Sent from my iPhone using Tapatalk


----------



## aaronhooks (Oct 12, 2013)

Cut an eighth of an inch off one of the adjacent legs and check for contact by all four. If need be take a little more off till stable. You will never know if it is out of level by that amount and it will be solid. You have to make sure you are on a flat surface to begin with though. Also, did you attach the top in a way that allows cross grain expanding and contracting? If not, that is an issue you should address with steel clips or shop made buttons.


----------



## mgmine (Jan 16, 2012)

Looks like my firs long winded reply didn't make it so I'll give a shorter version. Cut a piece of 1/4" 4x4 and glue it to the short leg. If the table is going to be sanded and painted then only you will know.


----------



## Stick486 (Jan 4, 2013)

ummmm
I'll take the heat...

You need to address a few things before you try and level this table up....
you seem to have actually built it too strong... the wood moves and the table flexes - attempts to anyways......
it will try to take it's self apart...

as for the wobble - cut nothing... 
go to a big box and get either no skid or felt pads for table legs that are about 1/8'' thick by about 4'' square.. install them to the short leg(s)....
double the thickness if need be...
your floor may be the culprit and not the table... 
these pads should be on the ends of the legs to prevent floor damage... 

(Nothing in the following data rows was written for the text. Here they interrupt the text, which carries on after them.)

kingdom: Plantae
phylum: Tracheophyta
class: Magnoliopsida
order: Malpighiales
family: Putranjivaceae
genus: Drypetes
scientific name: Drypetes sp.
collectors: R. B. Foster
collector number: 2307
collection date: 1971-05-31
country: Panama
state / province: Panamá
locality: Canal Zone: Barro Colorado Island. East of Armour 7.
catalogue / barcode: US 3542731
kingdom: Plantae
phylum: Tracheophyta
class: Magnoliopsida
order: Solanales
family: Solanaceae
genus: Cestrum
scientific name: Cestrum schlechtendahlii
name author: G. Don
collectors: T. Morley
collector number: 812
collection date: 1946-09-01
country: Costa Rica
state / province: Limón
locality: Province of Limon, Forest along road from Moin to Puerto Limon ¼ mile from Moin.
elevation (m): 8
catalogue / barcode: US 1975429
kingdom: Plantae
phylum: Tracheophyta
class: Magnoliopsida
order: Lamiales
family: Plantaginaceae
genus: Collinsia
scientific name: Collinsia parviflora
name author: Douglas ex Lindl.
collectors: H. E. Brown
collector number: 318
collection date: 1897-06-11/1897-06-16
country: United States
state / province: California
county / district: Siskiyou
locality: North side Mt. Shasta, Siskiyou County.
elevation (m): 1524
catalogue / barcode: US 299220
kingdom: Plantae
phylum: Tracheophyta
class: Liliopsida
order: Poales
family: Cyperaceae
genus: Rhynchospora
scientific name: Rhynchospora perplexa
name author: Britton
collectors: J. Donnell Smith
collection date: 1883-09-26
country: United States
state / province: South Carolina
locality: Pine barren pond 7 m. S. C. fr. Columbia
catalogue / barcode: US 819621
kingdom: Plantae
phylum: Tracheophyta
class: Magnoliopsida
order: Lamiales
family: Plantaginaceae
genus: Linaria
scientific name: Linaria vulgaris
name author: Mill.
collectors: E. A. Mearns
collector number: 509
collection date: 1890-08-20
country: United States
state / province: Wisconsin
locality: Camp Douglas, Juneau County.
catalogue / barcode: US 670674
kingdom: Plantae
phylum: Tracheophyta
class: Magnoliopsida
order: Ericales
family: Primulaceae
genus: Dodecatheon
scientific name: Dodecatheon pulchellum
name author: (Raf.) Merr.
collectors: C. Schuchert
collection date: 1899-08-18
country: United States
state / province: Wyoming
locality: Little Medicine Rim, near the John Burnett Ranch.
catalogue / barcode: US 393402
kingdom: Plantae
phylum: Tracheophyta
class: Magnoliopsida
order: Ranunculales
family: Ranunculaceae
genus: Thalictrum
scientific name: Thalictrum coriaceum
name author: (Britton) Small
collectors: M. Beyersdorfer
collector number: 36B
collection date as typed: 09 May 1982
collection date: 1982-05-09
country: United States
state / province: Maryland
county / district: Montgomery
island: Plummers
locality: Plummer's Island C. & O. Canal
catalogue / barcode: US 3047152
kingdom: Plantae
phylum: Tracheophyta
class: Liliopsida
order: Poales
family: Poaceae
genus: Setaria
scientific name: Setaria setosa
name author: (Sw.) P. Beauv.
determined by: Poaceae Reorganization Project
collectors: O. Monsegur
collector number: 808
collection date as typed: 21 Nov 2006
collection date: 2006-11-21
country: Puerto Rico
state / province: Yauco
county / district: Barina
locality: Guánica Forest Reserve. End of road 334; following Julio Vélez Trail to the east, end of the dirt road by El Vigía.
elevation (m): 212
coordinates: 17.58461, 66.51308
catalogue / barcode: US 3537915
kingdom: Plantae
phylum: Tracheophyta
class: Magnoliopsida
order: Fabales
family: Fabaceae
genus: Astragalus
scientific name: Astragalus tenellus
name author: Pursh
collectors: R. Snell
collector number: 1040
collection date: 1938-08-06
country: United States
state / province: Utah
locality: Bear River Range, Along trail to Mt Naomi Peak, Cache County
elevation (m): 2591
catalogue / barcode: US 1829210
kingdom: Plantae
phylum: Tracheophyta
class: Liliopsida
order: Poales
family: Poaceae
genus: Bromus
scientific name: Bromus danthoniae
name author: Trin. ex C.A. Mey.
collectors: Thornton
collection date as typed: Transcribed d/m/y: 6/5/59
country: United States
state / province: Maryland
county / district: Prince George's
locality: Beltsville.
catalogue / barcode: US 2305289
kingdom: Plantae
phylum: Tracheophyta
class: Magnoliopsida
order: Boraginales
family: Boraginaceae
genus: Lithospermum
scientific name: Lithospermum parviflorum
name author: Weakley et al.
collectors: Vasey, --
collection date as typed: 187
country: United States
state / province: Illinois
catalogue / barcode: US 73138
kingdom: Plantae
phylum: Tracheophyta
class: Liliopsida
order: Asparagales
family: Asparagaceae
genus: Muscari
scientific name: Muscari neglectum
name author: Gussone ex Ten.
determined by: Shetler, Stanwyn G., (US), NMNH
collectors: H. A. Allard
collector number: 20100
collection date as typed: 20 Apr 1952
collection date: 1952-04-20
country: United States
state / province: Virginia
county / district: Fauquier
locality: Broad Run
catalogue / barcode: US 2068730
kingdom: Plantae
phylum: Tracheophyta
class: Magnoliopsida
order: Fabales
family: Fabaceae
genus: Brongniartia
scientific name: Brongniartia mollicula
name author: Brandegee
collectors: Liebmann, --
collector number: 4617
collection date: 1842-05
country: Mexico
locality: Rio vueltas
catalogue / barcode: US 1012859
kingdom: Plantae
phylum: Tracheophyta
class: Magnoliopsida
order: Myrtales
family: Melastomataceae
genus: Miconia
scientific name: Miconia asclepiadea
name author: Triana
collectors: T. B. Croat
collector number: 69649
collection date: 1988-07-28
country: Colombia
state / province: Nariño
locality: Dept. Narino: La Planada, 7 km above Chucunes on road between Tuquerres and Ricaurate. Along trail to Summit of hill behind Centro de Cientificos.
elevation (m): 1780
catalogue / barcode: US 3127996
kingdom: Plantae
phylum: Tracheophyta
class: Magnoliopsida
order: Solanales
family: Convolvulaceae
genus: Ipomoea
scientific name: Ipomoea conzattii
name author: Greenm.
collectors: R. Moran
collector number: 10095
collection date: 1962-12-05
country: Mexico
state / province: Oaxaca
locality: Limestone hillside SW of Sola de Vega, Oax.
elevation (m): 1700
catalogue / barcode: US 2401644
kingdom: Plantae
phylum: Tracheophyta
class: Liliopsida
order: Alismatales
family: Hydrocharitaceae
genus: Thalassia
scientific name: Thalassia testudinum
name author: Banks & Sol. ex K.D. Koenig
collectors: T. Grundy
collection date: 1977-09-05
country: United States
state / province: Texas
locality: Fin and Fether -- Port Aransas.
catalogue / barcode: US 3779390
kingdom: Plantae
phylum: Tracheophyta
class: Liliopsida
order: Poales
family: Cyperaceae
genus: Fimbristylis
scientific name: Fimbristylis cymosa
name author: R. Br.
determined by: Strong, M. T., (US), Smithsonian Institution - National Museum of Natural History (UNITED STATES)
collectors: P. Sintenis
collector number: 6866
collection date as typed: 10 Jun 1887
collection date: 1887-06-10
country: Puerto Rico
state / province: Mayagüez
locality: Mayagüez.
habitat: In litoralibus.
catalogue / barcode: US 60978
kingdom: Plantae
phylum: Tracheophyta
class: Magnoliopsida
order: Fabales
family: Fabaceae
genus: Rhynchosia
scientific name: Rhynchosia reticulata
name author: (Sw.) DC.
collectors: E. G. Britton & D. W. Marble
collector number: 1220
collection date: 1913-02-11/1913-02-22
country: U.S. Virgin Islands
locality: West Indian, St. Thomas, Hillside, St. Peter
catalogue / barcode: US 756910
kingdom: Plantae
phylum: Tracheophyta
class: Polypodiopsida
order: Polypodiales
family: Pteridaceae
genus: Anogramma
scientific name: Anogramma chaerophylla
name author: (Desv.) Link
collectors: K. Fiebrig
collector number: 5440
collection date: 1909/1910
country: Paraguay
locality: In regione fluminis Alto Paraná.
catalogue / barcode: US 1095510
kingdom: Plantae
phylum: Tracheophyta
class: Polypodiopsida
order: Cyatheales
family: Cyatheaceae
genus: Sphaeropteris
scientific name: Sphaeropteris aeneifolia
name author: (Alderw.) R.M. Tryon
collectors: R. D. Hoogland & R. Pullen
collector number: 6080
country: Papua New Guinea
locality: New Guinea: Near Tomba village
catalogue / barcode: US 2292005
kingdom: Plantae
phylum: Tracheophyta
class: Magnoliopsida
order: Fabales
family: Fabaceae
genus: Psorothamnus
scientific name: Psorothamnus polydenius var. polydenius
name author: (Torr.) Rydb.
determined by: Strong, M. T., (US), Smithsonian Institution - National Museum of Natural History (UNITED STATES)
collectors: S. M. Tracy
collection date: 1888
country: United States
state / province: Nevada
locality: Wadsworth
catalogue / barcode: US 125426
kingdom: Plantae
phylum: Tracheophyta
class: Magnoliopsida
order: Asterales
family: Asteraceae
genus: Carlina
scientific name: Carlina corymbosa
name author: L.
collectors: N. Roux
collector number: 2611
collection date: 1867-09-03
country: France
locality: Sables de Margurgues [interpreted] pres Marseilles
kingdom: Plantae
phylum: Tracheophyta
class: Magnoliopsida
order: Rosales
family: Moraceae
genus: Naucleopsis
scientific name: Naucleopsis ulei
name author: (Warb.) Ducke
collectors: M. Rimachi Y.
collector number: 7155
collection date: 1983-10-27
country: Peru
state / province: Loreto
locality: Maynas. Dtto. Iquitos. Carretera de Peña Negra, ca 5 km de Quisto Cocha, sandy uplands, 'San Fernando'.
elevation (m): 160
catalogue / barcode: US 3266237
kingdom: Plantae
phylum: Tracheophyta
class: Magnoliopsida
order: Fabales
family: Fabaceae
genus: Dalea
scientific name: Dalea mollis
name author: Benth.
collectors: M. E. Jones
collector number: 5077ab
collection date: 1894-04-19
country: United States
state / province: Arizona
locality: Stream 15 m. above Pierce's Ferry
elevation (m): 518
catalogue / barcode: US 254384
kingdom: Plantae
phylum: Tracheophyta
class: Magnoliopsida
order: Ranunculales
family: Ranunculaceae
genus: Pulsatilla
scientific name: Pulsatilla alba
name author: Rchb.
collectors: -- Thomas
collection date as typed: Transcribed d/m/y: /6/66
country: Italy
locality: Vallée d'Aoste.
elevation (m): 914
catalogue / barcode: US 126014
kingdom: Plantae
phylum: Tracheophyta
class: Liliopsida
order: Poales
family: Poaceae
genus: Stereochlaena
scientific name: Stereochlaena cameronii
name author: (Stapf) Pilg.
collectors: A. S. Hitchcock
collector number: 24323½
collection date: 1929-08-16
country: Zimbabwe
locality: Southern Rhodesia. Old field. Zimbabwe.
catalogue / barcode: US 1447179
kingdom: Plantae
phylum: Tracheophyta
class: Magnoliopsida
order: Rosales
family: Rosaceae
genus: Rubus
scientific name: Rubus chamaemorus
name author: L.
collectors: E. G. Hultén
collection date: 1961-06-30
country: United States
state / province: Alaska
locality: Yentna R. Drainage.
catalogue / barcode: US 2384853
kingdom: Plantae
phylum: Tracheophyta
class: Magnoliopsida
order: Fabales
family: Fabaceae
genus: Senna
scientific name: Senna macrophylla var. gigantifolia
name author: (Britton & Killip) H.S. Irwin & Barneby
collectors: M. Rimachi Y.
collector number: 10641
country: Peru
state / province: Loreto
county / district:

exactly, in detail, how did you construct the top and fasten it to the apron and kegs???


----------



## DaninVan (Jan 1, 2012)

Further to Stick's comments, adjustable glides.
Leveling Glides, Spring Clips, & T-Nuts | Chair Glides on All Glides

I'm a wee bit perplexed about the top construction as well. I don't think I understood exactly what or how you joined the planks to make the top(?).
The normal way would be to joint the butting edges, then either dowel or spline the joint to be, glue and clamp both width-wise and across the face to keep it flat. No metal fasteners of any sort required.
Adding Biscuits and Splines | Article | Woodworking
Aaron made an important point re the 'buttons' or clips. The top has to be able to move with humidity/temp changes.
https://www.google.ca/search?q=atta...QO82oyATqmoHIAg&ved=0CCEQsAQ&biw=1120&bih=537


----------



## Cherryville Chuck (Sep 28, 2010)

I'm also wondering if the attachment to frame and leg might eventually pull it back down? In which case it would be uneven again.


----------



## MT Born (Oct 29, 2014)

I too built a farm style table and initially it was perfect, however within about six weeks it began to wobble.
I wanted to dismantle it and shorten the leg(s) like you but it occurred to me that the simple fix as Stick pointed out was the best.

The wood will continue contract and expand over time, give it sometime to settle into to the environment and then make corrections if you must.


----------



## Stick486 (Jan 4, 2013)

this thread is king of long but there is a ton of information in it on tables and their construction...

http://www.routerforums.com/router-bits-types-usage/47459-router-bits-mortise-tenon-project.html


----------